И все же нам приходится выбирать: раз время идет, Элизабет Бишоп нам перечитать или Эдриен Рич? Отправиться мне снова на поиски утраченного времени с Марселем Прустом — или попытаться еще раз перечитать волнующее обличение Элис Уокер всех мужчин, и черных, и белых? Мои бывшие студенты, многие из которых сейчас — звезды Школы ресентимента, провозглашают, что учат устранять из социальных отношений свое «я», для чего сперва нужно научиться устранять свое «я» из чтения. У автора нет «я», у литературного персонажа нет «я» и нет «я» у читателя. Должны ли мы собраться на берегу реки с этими щедрыми призраками, освобожденными от вины в былом самоутверждении, креститься ли в водах Леты? Что нам делать, чтобы спастись?

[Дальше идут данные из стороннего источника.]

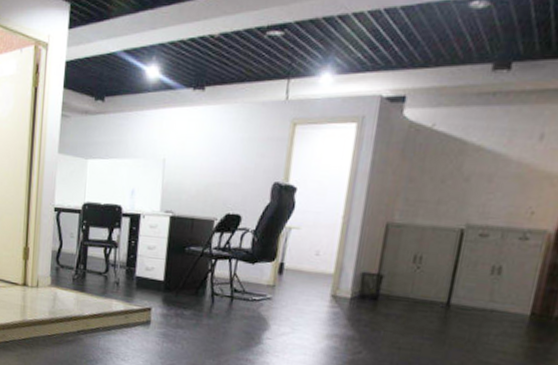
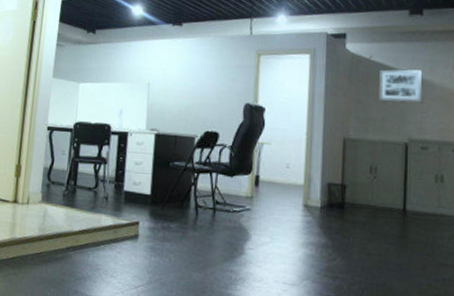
wall art: none [436,140,497,182] -> present [379,69,423,103]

Исследование литературы, как им ни занимайся, не спасет ни одного отдельно взятого человека и не улучшит ни одно общество. Шекспир не сделает нас лучше и хуже тоже не сделает — но он может научить нас слышать себя, когда мы разговариваем с собою. Следовательно, он может научить нас принимать перемену — в себе и в других — и, возможно, даже итоговую форму перемены. Гамлет — это посол смерти в нашем мире, возможно, один из немногих направленных смертью послов, который не лжет нам о наших неизбежных отношениях с этим безвестным краем[42]. Отношения эти всецело обособлены, несмотря на все непотребные попытки традиции их обобществить.

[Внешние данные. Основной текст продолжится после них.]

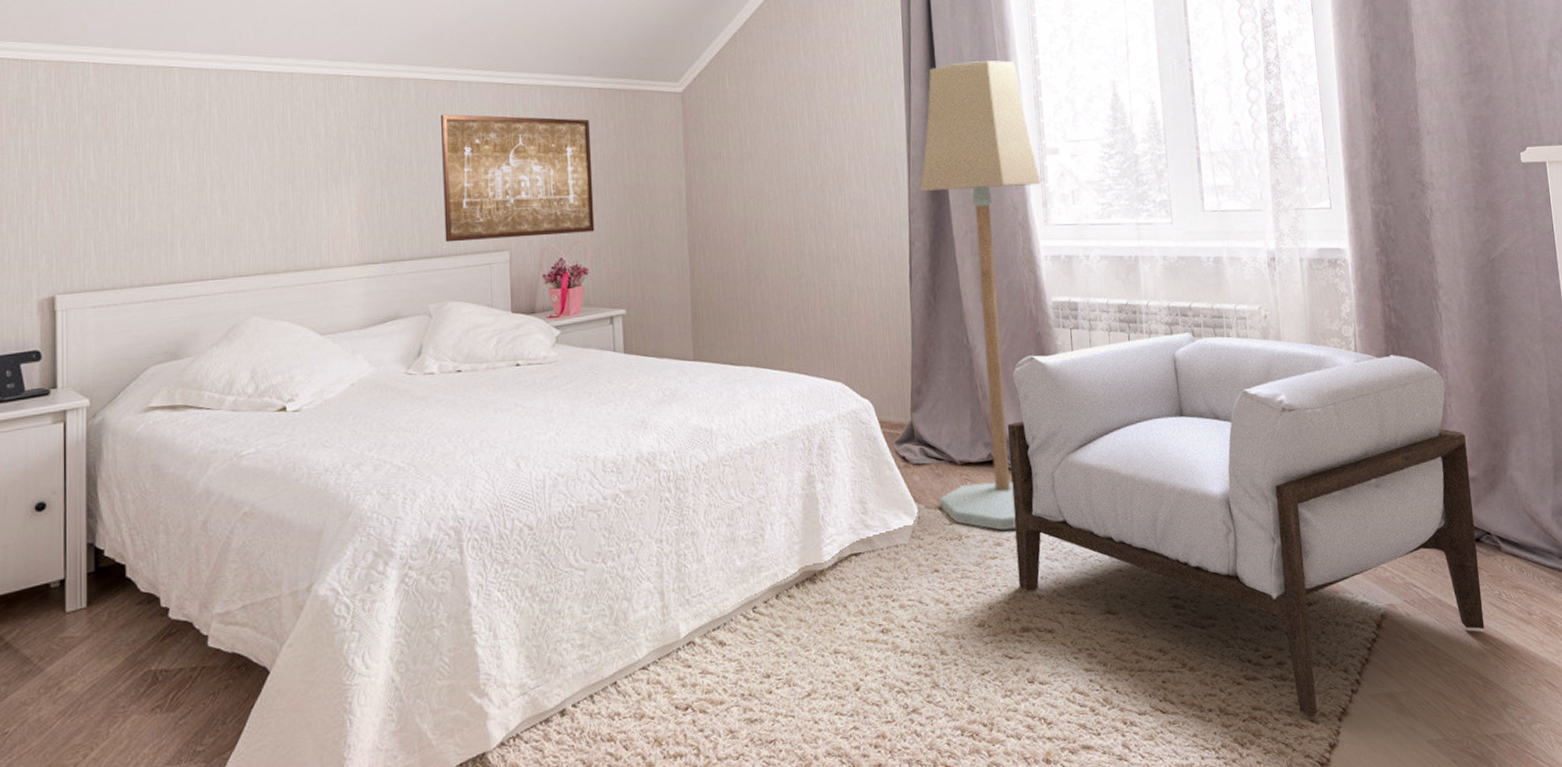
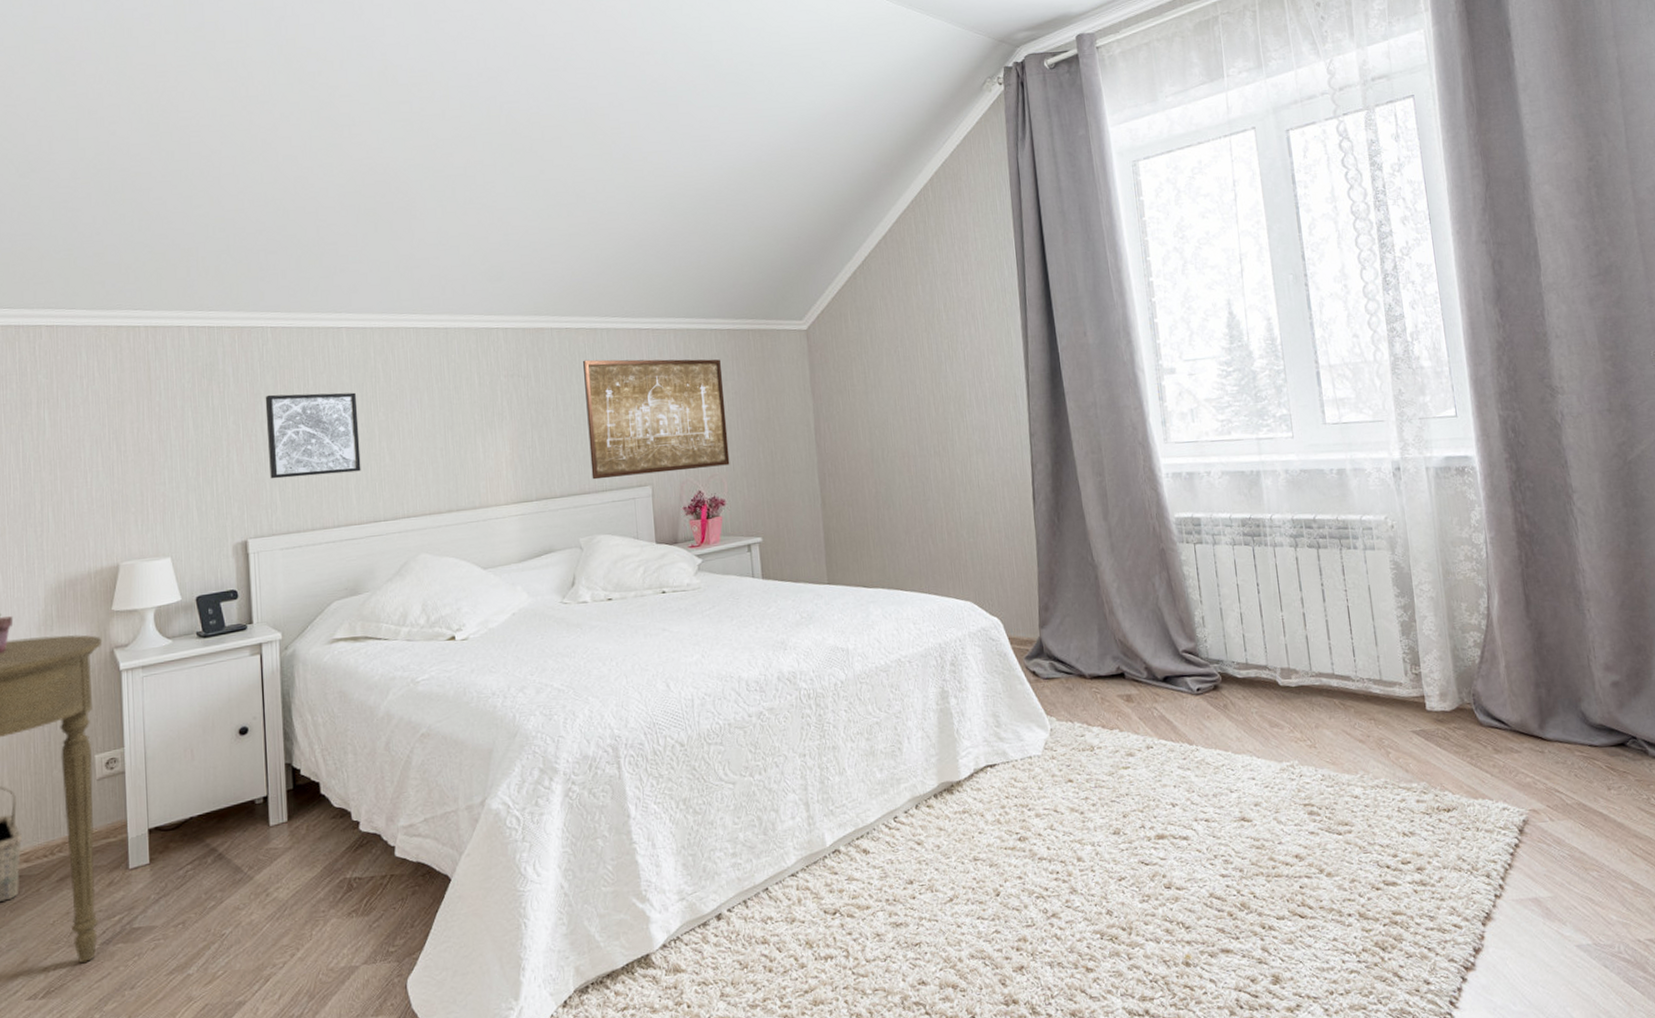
wall art: none [83,137,189,230] -> present [265,392,361,479]
floor lamp: present [919,60,1041,531] -> none [1039,284,1160,741]
armchair: present [1007,332,1485,717] -> none [1134,544,1634,921]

Мой покойный друг Поль де Ман любил провести аналогию между обособленностью каждого литературного текста и каждой человеческой смерти; на эту аналогию я однажды возразил. Я предположил, что более ироническим тропом была бы параллель между человеческим рождением и появлением на свет стихотворения; эта аналогия объединила бы тексты так, как объединены дети: немотой, сомкнутой с былыми голосами, невозможностью говорить, сомкнутой с тем, что говорили — как говорили каждому из нас — мертвецы. Я не выиграл этого методологического спора, не сумел убедить его своей более пространной «человеческой» параллелью; он предпочел диалектическую властность иронии более хайдеггерианского толка. Единственное, что текст, скажем, трагедия «Гамлет», имеет общего со смертью, — это обособленность. Но, сообщаясь с нами, являет ли он властность смерти? Каков бы ни был ответ, я бы хотел отметить, что властность смерти — что в литературе, что в жизни — это не совсем социальная властность. Канон — отнюдь не слуга господствующего социального класса, он — служитель смерти. Чтобы «вскрыть» его, нужно убедить читателя в том, что в пространстве, заполоненном мертвецами, образовалось свободное местечко. Пусть мертвые поэты посторонятся, взывал Арто; но вот этого-то они никогда и не сделают.